Having read the above quote in The Drum today, I couldn’t help but wonder how influential Ferdinand’s (an incredibly influential and prolific tweeter) words could be. I recently predicted that managers would start to use social media as a way of bypassing traditional press, but it was one of my predictions that I was most hesitant about. In an age where media moves faster and to a far greater audience, it’s no wonder that we have seen players get more and more furious as the press try their utmost to get the biggest sensationalist scoop from the smallest comment. However, whilst media has got faster, cheaper and easier to access for the consumer, that same level of access is made available to the player, giving them more freedom.
As Ferdinand suggests, Twitter allows athletes a level of control over the message they want to deliver to their fans. In the past, our only real insights into the lives and opinions of a player came from press conferences or media interviews. Now, more and more players are tweeting and becoming more vocal about the industry and lifestyle. Fans on the other side tend to trust and take notice of their tweets more than that of a journalists – it is after all, straight from the source.
In recent years we’ve seen players show theirdispleasure with transfer matters, grievances about not getting enough playtime and even players win contracts because of their Twitter presence. Generally speaking, the rapid nature of Twitter breaks the latest news before traditional media, even television. So is the next step that players can give their thoughts and opinions about a match (pre game or post) on Twitter before the press conference? I think so.

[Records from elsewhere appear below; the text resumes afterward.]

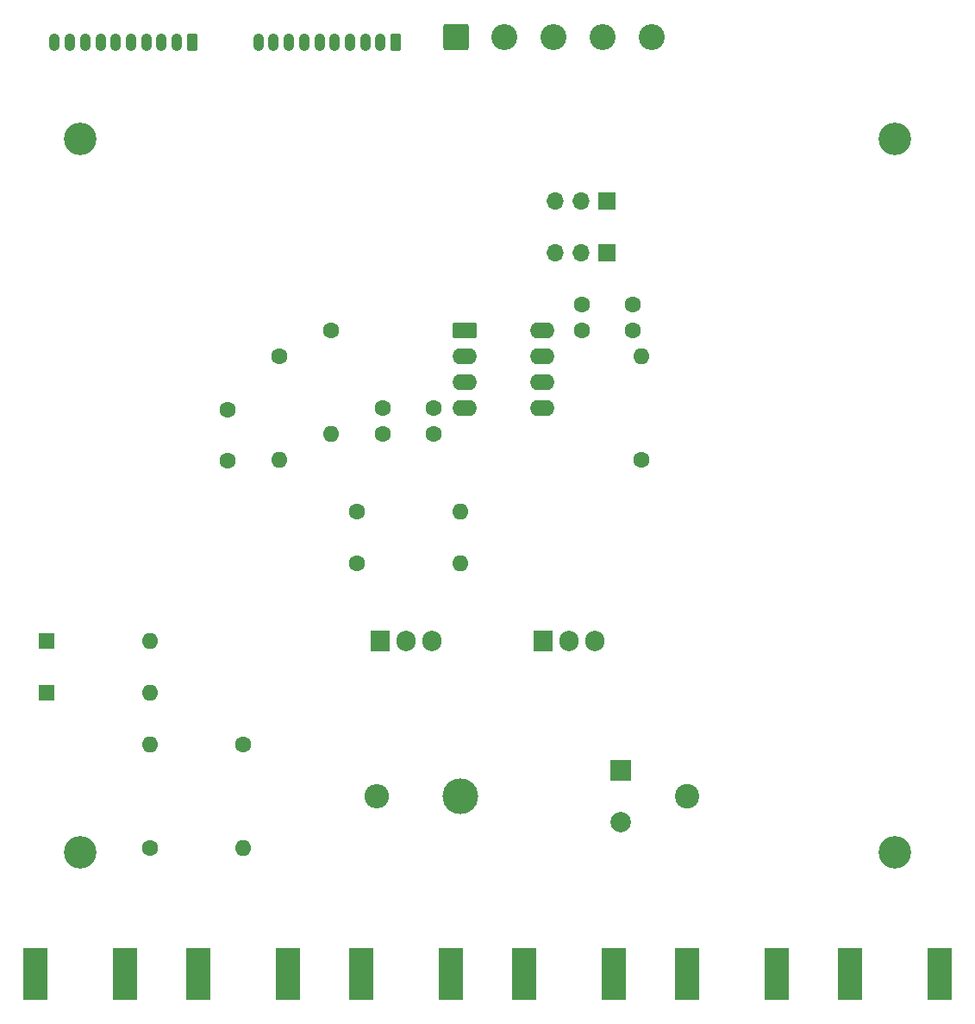
<source format=gbs>
G04 #@! TF.GenerationSoftware,KiCad,Pcbnew,9.0.0*
G04 #@! TF.CreationDate,2025-07-04T16:46:46-07:00*
G04 #@! TF.ProjectId,bipolar_current_control,6269706f-6c61-4725-9f63-757272656e74,rev?*
G04 #@! TF.SameCoordinates,Original*
G04 #@! TF.FileFunction,Soldermask,Bot*
G04 #@! TF.FilePolarity,Negative*
%FSLAX46Y46*%
G04 Gerber Fmt 4.6, Leading zero omitted, Abs format (unit mm)*
G04 Created by KiCad (PCBNEW 9.0.0) date 2025-07-04 16:46:46*
%MOMM*%
%LPD*%
G01*
G04 APERTURE LIST*
G04 Aperture macros list*
%AMRoundRect*
0 Rectangle with rounded corners*
0 $1 Rounding radius*
0 $2 $3 $4 $5 $6 $7 $8 $9 X,Y pos of 4 corners*
0 Add a 4 corners polygon primitive as box body*
4,1,4,$2,$3,$4,$5,$6,$7,$8,$9,$2,$3,0*
0 Add four circle primitives for the rounded corners*
1,1,$1+$1,$2,$3*
1,1,$1+$1,$4,$5*
1,1,$1+$1,$6,$7*
1,1,$1+$1,$8,$9*
0 Add four rect primitives between the rounded corners*
20,1,$1+$1,$2,$3,$4,$5,0*
20,1,$1+$1,$4,$5,$6,$7,0*
20,1,$1+$1,$6,$7,$8,$9,0*
20,1,$1+$1,$8,$9,$2,$3,0*%
G04 Aperture macros list end*
%ADD10C,1.600000*%
%ADD11C,3.500000*%
%ADD12R,2.000000X2.000000*%
%ADD13C,2.000000*%
%ADD14R,1.700000X1.700000*%
%ADD15O,1.700000X1.700000*%
%ADD16R,1.600000X1.600000*%
%ADD17O,1.600000X1.600000*%
%ADD18R,2.420000X5.080000*%
%ADD19C,2.400000*%
%ADD20O,2.400000X2.400000*%
%ADD21RoundRect,0.249999X-1.025001X-1.025001X1.025001X-1.025001X1.025001X1.025001X-1.025001X1.025001X0*%
%ADD22C,2.550000*%
%ADD23RoundRect,0.250000X0.265000X0.615000X-0.265000X0.615000X-0.265000X-0.615000X0.265000X-0.615000X0*%
%ADD24O,1.030000X1.730000*%
%ADD25C,3.200000*%
%ADD26R,1.905000X2.000000*%
%ADD27O,1.905000X2.000000*%
%ADD28RoundRect,0.250000X-0.950000X-0.550000X0.950000X-0.550000X0.950000X0.550000X-0.950000X0.550000X0*%
%ADD29O,2.400000X1.600000*%
G04 APERTURE END LIST*
D10*
X159245000Y-83820000D03*
X164245000Y-83820000D03*
D11*
X147320000Y-129540000D03*
D12*
X163120000Y-127000000D03*
D13*
X163120000Y-132080000D03*
D14*
X161745000Y-76200000D03*
D15*
X159205000Y-76200000D03*
X156665000Y-76200000D03*
D16*
X106680000Y-114300000D03*
D17*
X116840000Y-114300000D03*
D18*
X185620000Y-146930000D03*
X194380000Y-146930000D03*
D19*
X169620000Y-129540000D03*
D20*
X139140000Y-129540000D03*
D21*
X146900000Y-55000000D03*
D22*
X151700000Y-55000000D03*
X156500000Y-55000000D03*
X161300000Y-55000000D03*
X166100000Y-55000000D03*
D23*
X141000000Y-55500000D03*
D24*
X139500000Y-55500000D03*
X138000000Y-55500000D03*
X136500000Y-55500000D03*
X135000000Y-55500000D03*
X133500000Y-55500000D03*
X132000000Y-55500000D03*
X130500000Y-55500000D03*
X129000000Y-55500000D03*
X127500000Y-55500000D03*
D10*
X137160000Y-106680000D03*
D17*
X147320000Y-106680000D03*
D25*
X190000000Y-135000000D03*
X110000000Y-65000000D03*
D18*
X137620000Y-146930000D03*
X146380000Y-146930000D03*
D25*
X190000000Y-65000000D03*
D10*
X124460000Y-96600000D03*
X124460000Y-91600000D03*
X116840000Y-134620000D03*
D17*
X116840000Y-124460000D03*
D25*
X110000000Y-135000000D03*
D10*
X129540000Y-86360000D03*
D17*
X129540000Y-96520000D03*
D10*
X144700000Y-93980000D03*
X139700000Y-93980000D03*
D16*
X106680000Y-119380000D03*
D17*
X116840000Y-119380000D03*
D10*
X137160000Y-101600000D03*
D17*
X147320000Y-101600000D03*
D10*
X144700000Y-91440000D03*
X139700000Y-91440000D03*
D14*
X161745000Y-71120000D03*
D15*
X159205000Y-71120000D03*
X156665000Y-71120000D03*
D10*
X126000000Y-124460000D03*
D17*
X126000000Y-134620000D03*
D18*
X121620000Y-146930000D03*
X130380000Y-146930000D03*
D26*
X139460000Y-114300000D03*
D27*
X142000000Y-114300000D03*
X144540000Y-114300000D03*
D10*
X159245000Y-81280000D03*
X164245000Y-81280000D03*
D26*
X155460000Y-114300000D03*
D27*
X158000000Y-114300000D03*
X160540000Y-114300000D03*
D23*
X121000000Y-55500000D03*
D24*
X119500000Y-55500000D03*
X118000000Y-55500000D03*
X116500000Y-55500000D03*
X115000000Y-55500000D03*
X113500000Y-55500000D03*
X112000000Y-55500000D03*
X110500000Y-55500000D03*
X109000000Y-55500000D03*
X107500000Y-55500000D03*
D18*
X153620000Y-146930000D03*
X162380000Y-146930000D03*
D10*
X134620000Y-83820000D03*
D17*
X134620000Y-93980000D03*
D18*
X169620000Y-146930000D03*
X178380000Y-146930000D03*
D10*
X165100000Y-96520000D03*
D17*
X165100000Y-86360000D03*
D18*
X105620000Y-146930000D03*
X114380000Y-146930000D03*
D28*
X147800000Y-83820000D03*
D29*
X147800000Y-86360000D03*
X147800000Y-88900000D03*
X147800000Y-91440000D03*
X155420000Y-91440000D03*
X155420000Y-88900000D03*
X155420000Y-86360000D03*
X155420000Y-83820000D03*
M02*

</source>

Usually we get to hear from the manager and then either the man of the match or the captain. Sometimes, if defeat has been particularly bitter, we hear from no one. The difference between Twitter and TV is that on TV it always seems oddly rehearsed and almost definitely full of clichés. Whereas on Twitter (and away from the watchful eyes of managers – who have yet to really get involved), players show far greater emotion and opinions about their team and individual performances. As the new season approaches, I guarantee there will be a noticeable increase in the amount of pre-match/post-match tweets from players, mainly because there seems to have been a huge adoption of the channel in the past 6 months or so.

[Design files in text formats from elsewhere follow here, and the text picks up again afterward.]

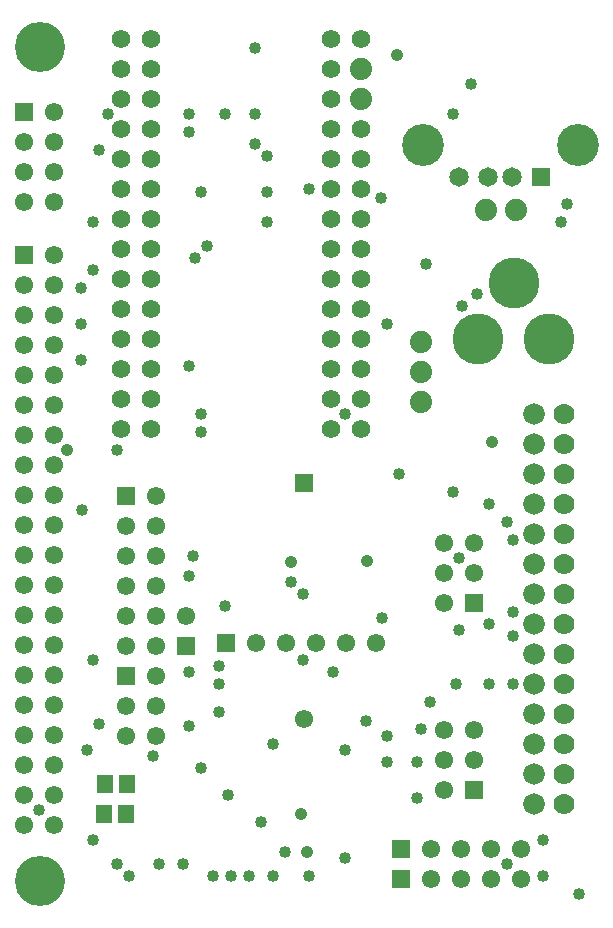
<source format=gbs>
G04 DipTrace 3.3.1.3*
G04 T4RA8875TouchShieldcastellated.gbs*
%MOIN*%
G04 #@! TF.FileFunction,Soldermask,Bot*
G04 #@! TF.Part,Single*
%ADD23C,0.17*%
%ADD26C,0.07*%
%ADD27C,0.074*%
%ADD37C,0.06194*%
%ADD38C,0.074*%
%ADD43C,0.04*%
%ADD53C,0.167*%
%ADD55C,0.042*%
%ADD57C,0.139795*%
%ADD59C,0.064992*%
%ADD61R,0.064992X0.064992*%
%ADD83C,0.072*%
%ADD85C,0.061055*%
%ADD87R,0.061055X0.061055*%
%ADD91R,0.053181X0.061055*%
%FSLAX26Y26*%
G04*
G70*
G90*
G75*
G01*
G04 BotMask*
%LPD*%
D55*
X1713700Y3273700D3*
X1613700Y1588700D3*
X1358700Y1583700D3*
X1393700Y743700D3*
X1413700Y618700D3*
X1393700Y743700D3*
X613700Y1958700D3*
X2028700Y1983700D3*
D53*
X521062Y521062D3*
X521932Y3300590D3*
D43*
X1898700Y1818700D3*
X2018700Y1178700D3*
X1258700Y718700D3*
X918700Y578700D3*
X1218700Y538700D3*
X1298700D3*
X1118700Y1083700D3*
X1823700Y1118700D3*
X998700Y578700D3*
X1718700Y1878700D3*
X1908700Y1178700D3*
X1058700Y2018700D3*
X658700Y2258700D3*
Y2378700D3*
Y2498700D3*
X1138700Y1438700D3*
X1238700Y3298700D3*
Y3078700D3*
X1138700D3*
X1808700Y2578700D3*
X1928700Y2438700D3*
X1958700Y3178700D3*
X1018700Y3018700D3*
X1078700Y2638700D3*
X2018700Y1778700D3*
X2258700Y2718700D3*
X1898700Y3078700D3*
X2078700Y1718700D3*
X2098700Y1418700D3*
X1118700Y1238700D3*
X1018700Y2238700D3*
X698700Y658700D3*
X518700Y758700D3*
X1058700Y898700D3*
X2078700Y578700D3*
X2098700Y1338700D3*
X1018700Y1538700D3*
X1030700Y1603700D3*
X898700Y938700D3*
X1018700Y1218700D3*
Y1038700D3*
X1678700Y1003700D3*
X1538700Y2078700D3*
X1778700Y918700D3*
X1538700Y958700D3*
Y598700D3*
X1663700Y1398700D3*
X1678700Y918700D3*
X2278700Y2778700D3*
X1978700Y2478700D3*
X2098700Y1178700D3*
X1398700Y1478700D3*
X1778700Y798700D3*
X1298700Y978700D3*
X1358700Y1518700D3*
X2018700Y1378700D3*
X1418700Y2828700D3*
X2098700Y1658700D3*
X1658700Y2798700D3*
X1678700Y2378700D3*
X1793700Y1028700D3*
X1608700Y1053700D3*
X1148700Y808700D3*
X818700Y538700D3*
X778700Y578700D3*
X1118700Y1178700D3*
X1018700Y3078700D3*
X748700D3*
X1238700Y2978700D3*
X1338700Y618700D3*
X1278700Y2718700D3*
X1418700Y538700D3*
X1278700Y2938700D3*
X718700Y2958700D3*
X1098700Y538700D3*
X1398700Y1258700D3*
X1158700Y538700D3*
X1278700Y2818700D3*
X1058700D3*
X1498700Y1218700D3*
X1918700Y1358700D3*
Y1598700D3*
X663700Y1758700D3*
X2198700Y538700D3*
Y658700D3*
X2318700Y478700D3*
X698700Y1258700D3*
X678700Y958700D3*
X718700Y1043700D3*
X698700Y2718700D3*
Y2558700D3*
X778700Y1958700D3*
X1038700Y2598700D3*
X1058700Y2078700D3*
D23*
X1983700Y2328700D3*
X2219920D3*
X2101810Y2513739D3*
D87*
X1143700Y1313700D3*
D85*
X1243700D3*
X1343700D3*
X1443700D3*
X1543700D3*
X1643700D3*
D26*
X2268700Y2078700D3*
Y1978700D3*
Y1878700D3*
Y1778700D3*
Y1678700D3*
Y1578700D3*
Y1478700D3*
Y1378700D3*
Y1278700D3*
Y1178700D3*
Y1078700D3*
Y978700D3*
Y878700D3*
Y778700D3*
D83*
X2168700Y2078700D3*
Y1978700D3*
Y1878700D3*
Y1778700D3*
Y1678700D3*
Y1578700D3*
Y1478700D3*
Y1378700D3*
Y1278700D3*
Y1178700D3*
Y1078700D3*
Y978700D3*
Y878700D3*
Y778700D3*
D27*
X2008700Y2758700D3*
X2108700D3*
D87*
X1726472Y625928D3*
D85*
X1826472D3*
X1926472D3*
X2026472D3*
X2126472D3*
D87*
X1726472Y525928D3*
D85*
X1826472D3*
X1926472D3*
X2026472D3*
X2126472D3*
D87*
X1403700Y1848700D3*
D85*
Y1061298D3*
D87*
X808700Y1203700D3*
D85*
X908700D3*
X808700Y1103700D3*
X908700D3*
X808700Y1003700D3*
X908700D3*
D87*
X808700Y1803700D3*
D85*
X908700D3*
X808700Y1703700D3*
X908700D3*
X808700Y1603700D3*
X908700D3*
X808700Y1503700D3*
X908700D3*
X808700Y1403700D3*
X908700D3*
X808700Y1303700D3*
X908700D3*
D87*
X468700Y2608850D3*
D85*
X568700D3*
X468700Y2508850D3*
X568700D3*
X468700Y2408850D3*
X568700D3*
X468700Y2308850D3*
X568700D3*
X468700Y2208850D3*
X568700D3*
X468700Y2108850D3*
X568700D3*
X468700Y2008850D3*
X568700D3*
X468700Y1908850D3*
X568700D3*
X468700Y1808850D3*
X568700D3*
X468700Y1708850D3*
X568700D3*
X468700Y1608850D3*
X568700D3*
X468700Y1508850D3*
X568700D3*
X468700Y1408850D3*
X568700D3*
X468700Y1308850D3*
X568700D3*
X468700Y1208850D3*
X568700D3*
X468700Y1108850D3*
X568700D3*
X468700Y1008850D3*
X568700D3*
X468700Y908850D3*
X568700D3*
X468700Y808850D3*
X568700D3*
X468700Y708850D3*
X568700D3*
D87*
X468700Y3084399D3*
D85*
X568700D3*
X468700Y2984399D3*
X568700D3*
X468700Y2884399D3*
X568700D3*
X468700Y2784399D3*
X568700D3*
D87*
X1008700Y1303700D3*
D85*
Y1403700D3*
D87*
X1968700Y1448700D3*
D85*
X1868700D3*
X1968700Y1548700D3*
X1868700D3*
X1968700Y1648700D3*
X1868700D3*
D87*
X1968700Y823700D3*
D85*
X1868700D3*
X1968700Y923700D3*
X1868700D3*
X1968700Y1023700D3*
X1868700D3*
D27*
X1793700Y2318700D3*
Y2218700D3*
Y2118700D3*
D91*
X813700Y843700D3*
X738897D3*
X808700Y743700D3*
X733897D3*
D37*
X893700Y3328700D3*
Y3228700D3*
Y3128700D3*
Y3028700D3*
Y2928700D3*
Y2828700D3*
Y2728700D3*
Y2628700D3*
Y2528700D3*
Y2428700D3*
Y2328700D3*
Y2228700D3*
Y2128700D3*
Y2028700D3*
X793700D3*
X1593700Y2328700D3*
Y2228700D3*
Y2128700D3*
Y2028700D3*
X1493700D3*
Y2128700D3*
Y2228700D3*
Y2328700D3*
Y2428700D3*
Y2528700D3*
Y2628700D3*
Y2728700D3*
Y2828700D3*
Y2928700D3*
Y3028700D3*
Y3128700D3*
Y3228700D3*
Y3328700D3*
X1593700D3*
X793700D3*
Y3228700D3*
Y3128700D3*
Y3028700D3*
Y2928700D3*
D38*
X1593700Y3228700D3*
D37*
X793700Y2328700D3*
Y2128700D3*
X1593700Y2528700D3*
D38*
Y3128700D3*
D37*
X793700Y2228700D3*
Y2428700D3*
Y2528700D3*
X1593700Y2828700D3*
Y2728700D3*
Y2628700D3*
Y2428700D3*
X793700Y2828700D3*
Y2728700D3*
Y2628700D3*
X1593700Y3028700D3*
Y2928700D3*
D61*
X2193700Y2868700D3*
D59*
X2095275D3*
X2016535D3*
X1918109D3*
D57*
X2314566Y2975393D3*
X1797243D3*
M02*

</source>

So where does that leave the traditional press conference?
Whilst Twitter may bring the information in a more real and quicker sense, press conferences will certainly not be killed as an effect. Any fan of football knows that press conferences are integral to the mental aspect of the game. Managers and players use these televised events, not really to talk directly to the fans, but demonstrate their ability as well as try gain a tactical advantage over their opponents. So, no Twitter will not kill the press conference, but what it may do is cause huge headaches to managers – especially if clubs fail to get their act together and start laying down some clear social media policies (Which may restrict matchday tweeting). If we can assume players will tweet more, then we can also assume said journalists will use these tweets to try spin a story at the press conference. If anything, press conferences may get even more dramatic! I hope so anyway.